- **EXCERPT TO READ**
[Start of section]
Two separate survivors also said the nine accused were not guilty and pinned blame on the national Hellenic Coast Guard.
Fearing reprisals for speaking out against the Greek state, all 11 sources asked Al Jazeera to conceal their identities and use pseudonyms for this article.
The nine accused, who include fathers, workers and students, said they paid between 140,000 to 150,000 Egyptian pounds ($4,500 to $4,900) to a smuggler or an associate to board the doomed boat.
“I am telling you, I am someone who paid 140,000 Egyptian pounds,” said Magdy*, another of the accused. “If I am the guy who put these people on the boat, I’ll have like seven, eight, or nine thousand euros. Twenty thousand euros. Why on earth would I board a boat like this?”
In 2022, a smuggler told The Guardian that he charges Egyptians about 120,000 Egyptian pounds ($3,900). Recent reporting has found that those travelling from Syria often pay about 6,000 euros (about $6,500) for such a journey.
The two other survivors, both Syrians, said they paid money to people but not the accused Egyptians. The nine being held were not involved in smuggling, they said.
“No. They weren’t to blame for anything,” said Ahmed*.
On that fateful day last year, June 14, the Adriana, overloaded with an estimated 700-750 people, including Egyptians, Syrians, Pakistanis, Afghans and Palestinians – among them children – capsized. The derelict blue fishing trawler had departed from Libya five days earlier.
Only 84 bodies were recovered and 104 on board were rescued, meaning hundreds died in one of the worst-recorded refugee boat disasters on the Mediterranean.
Rights groups, activists and some survivors allege that Greek Coast Guard officials failed in their duties to save lives at sea.
Ahmed said he saw the nine accused during the chaos as the ship looked ready to capsize, and passengers began to panic and run about.
[End of section]
- **REQUIRED ACTION 1**
In the Adriana shipwreck article, restate the paragraph beginning "On that fateful day last year" as a short bulleted list that keeps its main facts.
- **REQUIRED ACTION 2**
Reproduce the Adriana shipwreck article from "On that fateful" to "five days earlier.", changing "trawler" to "vessel".
- **REQUIRED ACTION 3**
Extend the Adriana shipwreck article with a few more sentences that pick up after its last line.
The listing that comes next plays no part here.

- **SUPPLIED ENTRIES**
[Start of section]
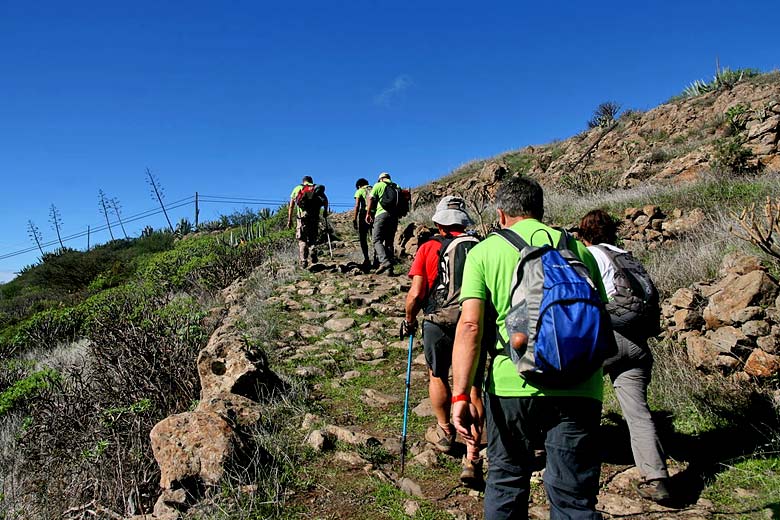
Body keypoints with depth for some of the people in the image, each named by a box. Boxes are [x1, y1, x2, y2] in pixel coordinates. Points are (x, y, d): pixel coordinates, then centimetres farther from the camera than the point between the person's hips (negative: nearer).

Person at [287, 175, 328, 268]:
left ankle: (303, 261, -3)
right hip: (314, 216, 1)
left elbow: (291, 206, 10)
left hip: (301, 216, 0)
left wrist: (289, 220, 10)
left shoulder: (297, 188, 18)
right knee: (313, 237, 16)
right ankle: (313, 253, -7)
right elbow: (325, 200, 1)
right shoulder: (317, 188, 19)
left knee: (302, 240, 6)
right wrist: (325, 211, 14)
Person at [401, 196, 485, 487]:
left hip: (438, 324, -1)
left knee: (437, 376, 22)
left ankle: (445, 434, 40)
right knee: (472, 386, 9)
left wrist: (409, 321, 9)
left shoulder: (429, 249, -4)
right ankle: (472, 458, 7)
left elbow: (416, 293, -8)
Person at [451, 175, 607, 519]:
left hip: (511, 384, -1)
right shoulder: (577, 248, 11)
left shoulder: (483, 251, 3)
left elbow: (470, 324, -9)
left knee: (505, 481, 19)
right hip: (578, 388, 2)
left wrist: (461, 395, -11)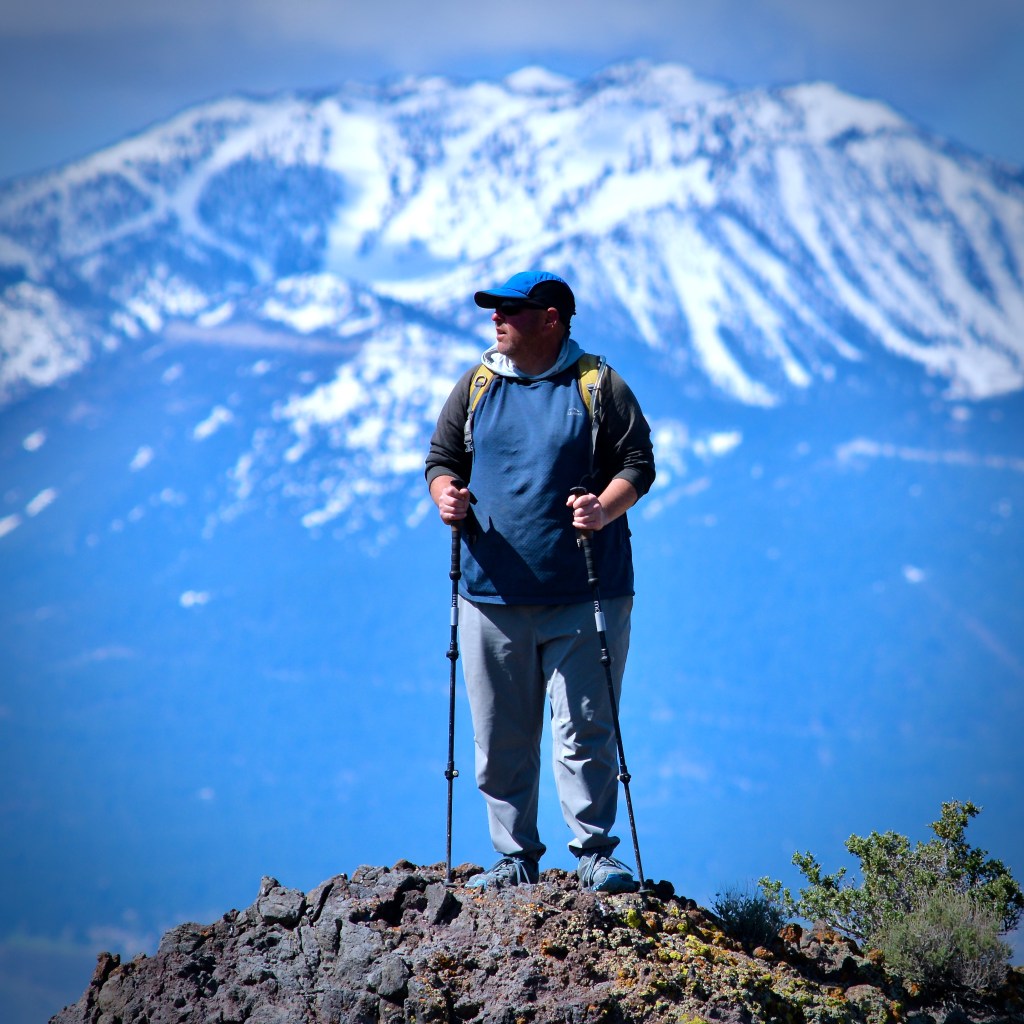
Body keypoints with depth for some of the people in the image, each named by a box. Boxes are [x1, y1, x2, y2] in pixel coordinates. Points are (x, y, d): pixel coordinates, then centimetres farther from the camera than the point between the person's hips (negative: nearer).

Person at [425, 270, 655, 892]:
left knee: (585, 730, -5)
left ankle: (595, 853, 3)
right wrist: (446, 493, -4)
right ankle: (516, 859, 13)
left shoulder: (600, 386, 2)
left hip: (584, 595, -4)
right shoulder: (476, 385, 13)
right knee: (501, 738, 5)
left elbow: (638, 463, 1)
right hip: (493, 594, 4)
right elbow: (442, 460, 19)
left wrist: (605, 509, -18)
[End of section]
- **EXERCISE RESPONSE 1**
- Date: June 14 last year
- Vessel: the Adriana, a derelict blue fishing trawler
- Departure: Libya, five days earlier
- People aboard: an estimated 700–750, including Egyptians, Syrians, Pakistanis, Afghans and Palestinians, among them children
- Outcome: the overloaded boat capsized

- **EXERCISE RESPONSE 2**
On that fateful day last year, June 14, the Adriana, overloaded with an estimated 700-750 people, including Egyptians, Syrians, Pakistanis, Afghans and Palestinians – among them children – capsized. The derelict blue fishing vessel had departed from Libya five days earlier.

- **EXERCISE RESPONSE 3**
“They were just directing people when our ship started to tilt. They were shouting for people to steady the ship,” he said.
Seven of the accused maintain that they saw a Coast Guard patrol boat tie a rope to the fishing trawler. The Greek officials pulled once, then twice, causing the boat to flip over into the Mediterranean, they say.
“I saw the Greek boat had tethered a thick blue rope, one rope, to the middle of the boat,” said Fathy*, another of the accused men. “They pulled, the boat leaned sideways, they saw it was leaning, they kept going, so the boat was turned upside down.”
“Greece – a Greek boat, towed us and capsized us – and killed our brothers and friends and now I look at myself and I’m in prison.”
Two of the accused stated they were in the hold and did not understand what had happened until after disaster struck, when they were on board the Greek Coast Guard boat.
The two Syrian survivors told Al Jazeera they witnessed the Greek Coast Guard tug the fishing trawler.
“They had nothing to do with the boat sinking. That’s obvious,” said Mohammad*, of the Egyptians being held.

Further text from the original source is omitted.